TOM I


Przesycony
zmysłowym erotyzmem thriller zaspokoi nienasycony apetyt każdego miłośnika
powieści grozy. Mieszkająca od roku w Toronto Elena wiedzie normalny żywot,
taki o jakim zawsze marzyła: ma stałą pracę dziennikarki i miłe mieszkanko,
które dzieli ze swym chłopakiem. Jest tylko jeden problem: jako jedyna na
świecie kobieta-wilkołak musi skrzętnie przed nim ukrywać swoje odzywające się
od czasu do czasu nieludzkie pragnienia i nocne eskapady. Adoptowana przez
Watahę rok wcześniej po tym, jak została ugryziona, Elena długo pozostawała
rozdarta pomiędzy dwoma światami i targana nowymi namiętnościami, których nie
potrafiła okiełznać. Jedyne więc co mogła uczynić, by nie utracić
człowieczeństwa, to wyprzeć się tych nowych pragnień i uciec. Teraz jednak
Wataha wezwała Elenę do powrotu, by pomogła w walce ze zbuntowanymi
wilkołakami, które są o krok od sprowadzenia zagłady na cały gatunek…
Komentarz:
Miałam bardzo miłą przyjemność zaznajomić się z pierwszą, debiutancką powieścią
Kelley Armstrong – autorką trylogii Najmroczniejsze Moce. A skoro była to jedna
z lepszych serii, chciałam zasmakować innych dzieł wyjętych spod pióra autorki.

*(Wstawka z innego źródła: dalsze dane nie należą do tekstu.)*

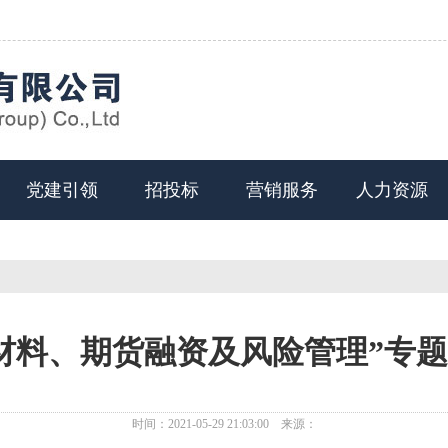
党建引领
招投标
营销服务
人力资源
材料、期货融资及风险管理”专
时间：2021-05-29 21:03:00 来源：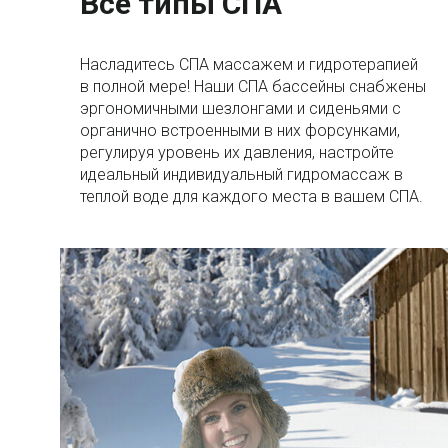
Все типы СПА
Насладитесь СПА массажем и гидротерапией
в полной мере! Наши СПА бассейны снабжены
эргономичными шезлонгами и сиденьями с
органично встроенными в них форсунками,
регулируя уровень их давления, настройте
идеальный индивидуальный гидромассаж в
теплой воде для каждого места в вашем СПА.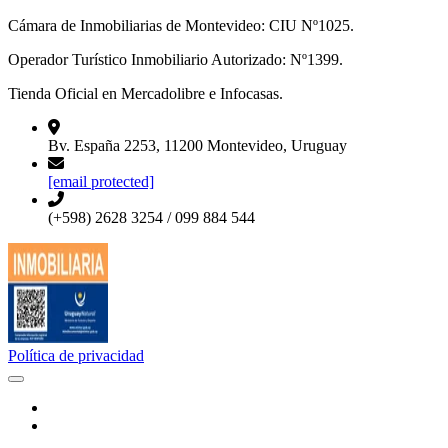
Cámara de Inmobiliarias de Montevideo: CIU Nº1025.
Operador Turístico Inmobiliario Autorizado: Nº1399.
Tienda Oficial en Mercadolibre e Infocasas.
Bv. España 2253, 11200 Montevideo, Uruguay
[email protected]
(+598) 2628 3254 / 099 884 544
Política de privacidad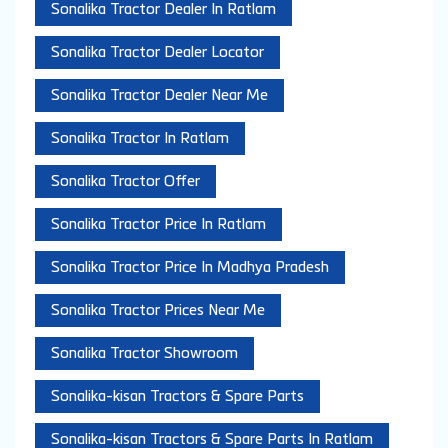
Sonalika Tractor Dealer In Ratlam
Sonalika Tractor Dealer Locator
Sonalika Tractor Dealer Near Me
Sonalika Tractor In Ratlam
Sonalika Tractor Offer
Sonalika Tractor Price In Ratlam
Sonalika Tractor Price In Madhya Pradesh
Sonalika Tractor Prices Near Me
Sonalika Tractor Showroom
Sonalika-kisan Tractors & Spare Parts
Sonalika-kisan Tractors & Spare Parts In Ratlam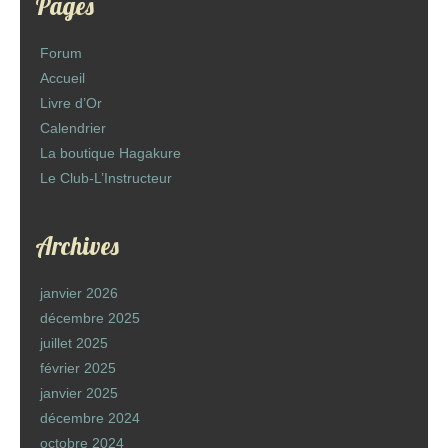
Pages
Forum
Accueil
Livre d’Or
Calendrier
La boutique Hagakure
Le Club-L’Instructeur
Archives
janvier 2026
décembre 2025
juillet 2025
février 2025
janvier 2025
décembre 2024
octobre 2024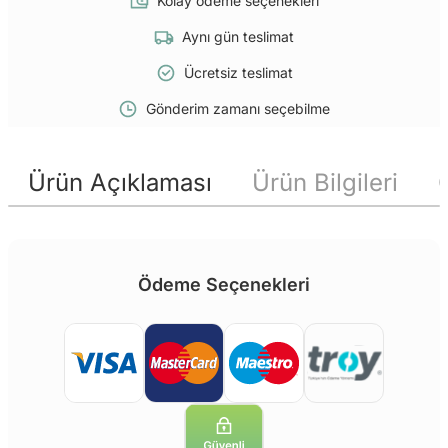
Kolay ödeme seçenekleri
Aynı gün teslimat
Ücretsiz teslimat
Gönderim zamanı seçebilme
Ürün Açıklaması
Ürün Bilgileri
Ödeme Seçenekleri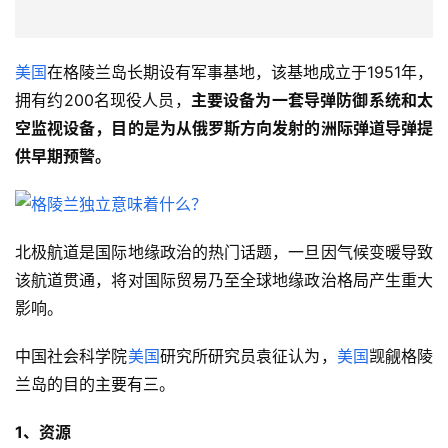
美国
在格陵兰岛长期设有军事基地，该基地成立于1951年，
拥有约200名现役人员，
主要设备为一套导弹防御系统和太
空监视设备，目的是为从俄罗斯方向发射的洲际弹道导弹提
供早期预警。
北极航道是国际地缘政治的热门话题，一旦因气候变暖导致
该航道贯通，将对国际贸易乃至全球地缘政治格局产生重大
影响。
中国社会科学院
美国
研究所研究员袁征认为，
美国
觊觎格陵
兰岛的目的主要有三。
1、资源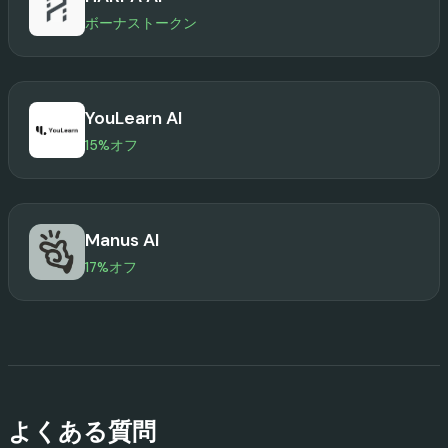
ボーナストークン
YouLearn AI
15%オフ
Manus AI
17%オフ
よくある質問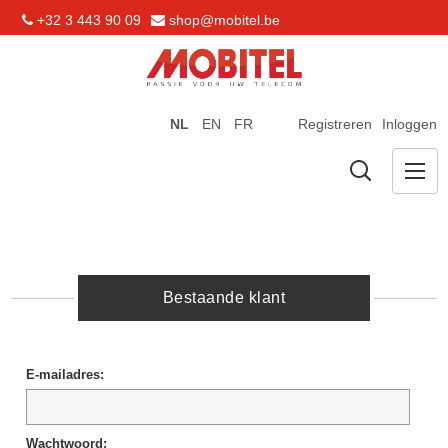
+32 3 443 90 09
shop@mobitel.be
NL
EN
FR
Registreren
Inloggen
Bestaande klant
E-mailadres:
Wachtwoord: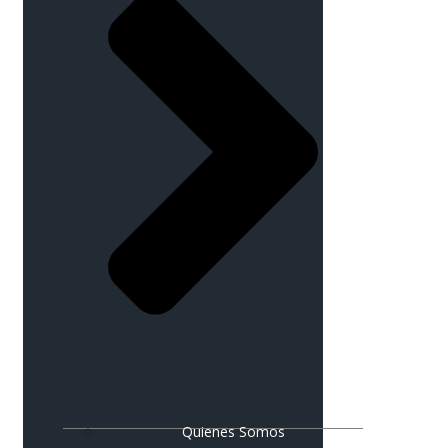
Quienes Somos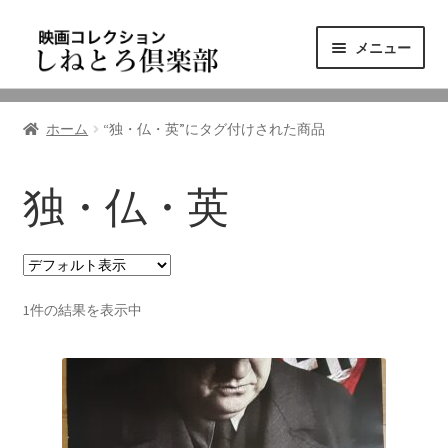
ナ
コ
メニュー
ビ
ン
ゲ
テ
ニュース
ー
ン
ホーム
“独・仏・英”にタグ付けされた商品
シ
ツ
映画コレクション
ョ
へ
ン
ス
独・仏・英
東三河の映画館
へ
キ
ス
ッ
しねとろ倶楽部について
キ
プ
ッ
1件の結果を表示中
プ
リンクの旅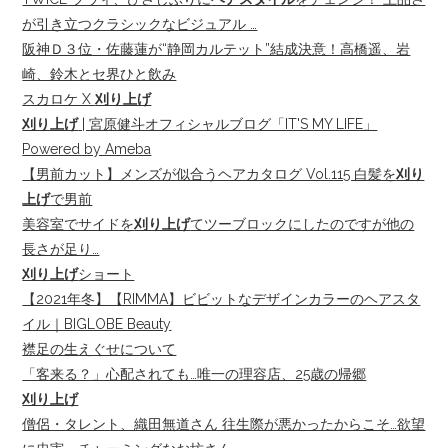
が引き立つクラシックなビジュアル …
阪神Ｄ３位・佐藤蓮が“静岡カルテット”結成決意！高橋遥、岩
崎、鈴木とセ界ひと飲み
スカロケ X
刈り上げ
刈り上げ
| 宮原健斗オフィシャルブログ「IT'S MY LIFE」
Powered by Ameba
【男前カット】メンズが似合うヘアカタログ Vol.115 白髪を
刈り
上げ
で男前
美容室でサイドを
刈り上げ
てツーブロックにしたのですが他の
長さが足り…
刈り上げ
ショート
【2021年冬】【RIMMA】ビビットなデザインカラーのヘアスタ
イル｜BIGLOBE Beauty
襟足の生えぐせについて
「客来る？」心配されても…唯一の理容店、25歳の帰郷
刈り上げ
僧侶・タレント、織田無道さん 往生際が悪かったからこそ…欲望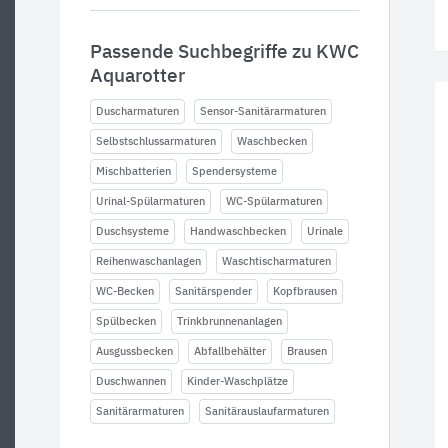
Passende Suchbegriffe zu KWC
Aquarotter
Duscharmaturen
Sensor-Sanitärarmaturen
Selbstschlussarmaturen
Waschbecken
Mischbatterien
Spendersysteme
Urinal-Spülarmaturen
WC-Spülarmaturen
Duschsysteme
Handwaschbecken
Urinale
Reihenwaschanlagen
Waschtischarmaturen
WC-Becken
Sanitärspender
Kopfbrausen
Spülbecken
Trinkbrunnenanlagen
Ausgussbecken
Abfallbehälter
Brausen
Duschwannen
Kinder-Waschplätze
Sanitärarmaturen
Sanitärauslaufarmaturen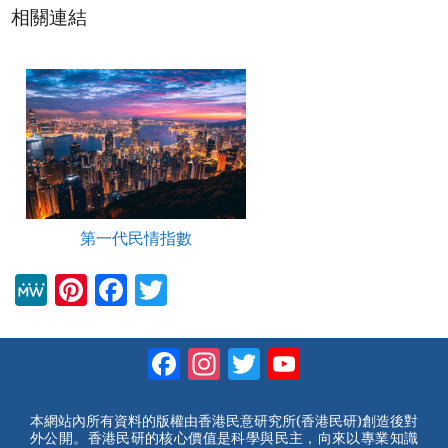
相關連結
第一代民情指數
M
Pi
F
T
e
nt
a
wi
W
er
c
tt
Facebook
Instagram
Twitter
YouTube
e
e
e
er
Channel
st
b
本網站內所有資料的版權由香港民意研究所(香港民研)創造後對
外公開。香港民研的核心價值是科學與民主，向來以專業知識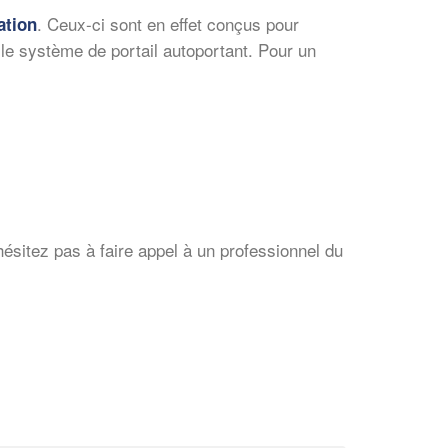
. Ceux-ci sont en effet conçus pour
ation
u le système de portail autoportant. Pour un
hésitez pas à faire appel à un professionnel du
✕
Vous êtes un
professionnel ?
Augmentez votre
et
chiffre d'affaires
vos
tout en gagnant de
marges
!
nouveaux clients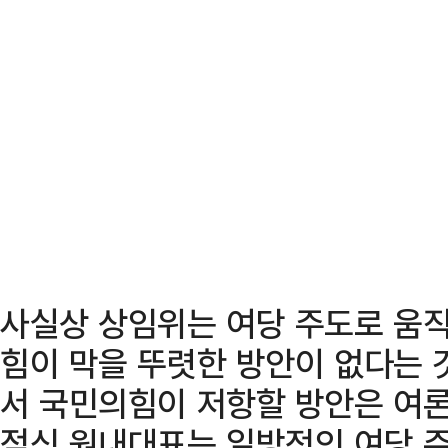
사실상 상임위는 여당 주도로 움직
힘이 막을 뚜렷한 방안이 없다는 것
서 국민의힘이 저항할 방안은 여론
점식 원내대표는 일방적인 여당 주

Na początek powinnam zwrócić uwagę na to, że ,,Ugryziona” zasadniczo różni się
od wspomnianej trylogii: stylem, który jest bardziej dojrzalszy, większą
ilością niebezpiecznych i krwawych sytuacji oraz bohaterami, którzy zostali w
wyśmienity sposób wykreowani.
Fabuła
jest przepleciona z wątkami kryminalnymi i tajemnicami(ale, niestety, dość
prostymi do rozwiązania), z fantastyką godną podziwu(pani Armstrong doskonale
przechodziła od realiów po swój wykreowany świat, gdzie główną rolę odgrywają
wilkołaki), oraz z wątkiem miłosnym(rozgrywającym się pomiędzy Clayem i Eleną).
Kryminał
polega na odkryciu wilkołaka-zabójcy( choć tutaj trzeba dodać, że każdy z tego
gatunku potrafi mordować bez mrugnięcia okiem), który bezkarnie morduje ludzi i
porzuca zwłoki na terytorium watahy Eleny – ona jest jedynie jej członkiem, nie
dowódcą. Problem jest znaczący i niebezpieczny, ponieważ na światło dzienne
mogą wyjść fakty o istnieniu wilkołaków. A tego kategorycznie, alfa sfory nie
chce.
Fantastyki
raczej nie muszę tłumaczyć… Prawda?
Tylko
napomnę, że w jednej chwili czytaliśmy o przemianie w wilka i fantastycznie
opisanych wrażeniach ze strony zwierzęcia, a po chwili autorka zgrabnie
przywracała nas do realiów, tudzież dawała jakieś wskazówki na temat
dochodzenia, czy informacje o mieście w którym przebywała. Zostało to bardzo
ładnie przedstawione, że tak powiem.
Wątek
romantyczny nie odgrywa tu głównej roli, choć jest nieodłączną częścią książki.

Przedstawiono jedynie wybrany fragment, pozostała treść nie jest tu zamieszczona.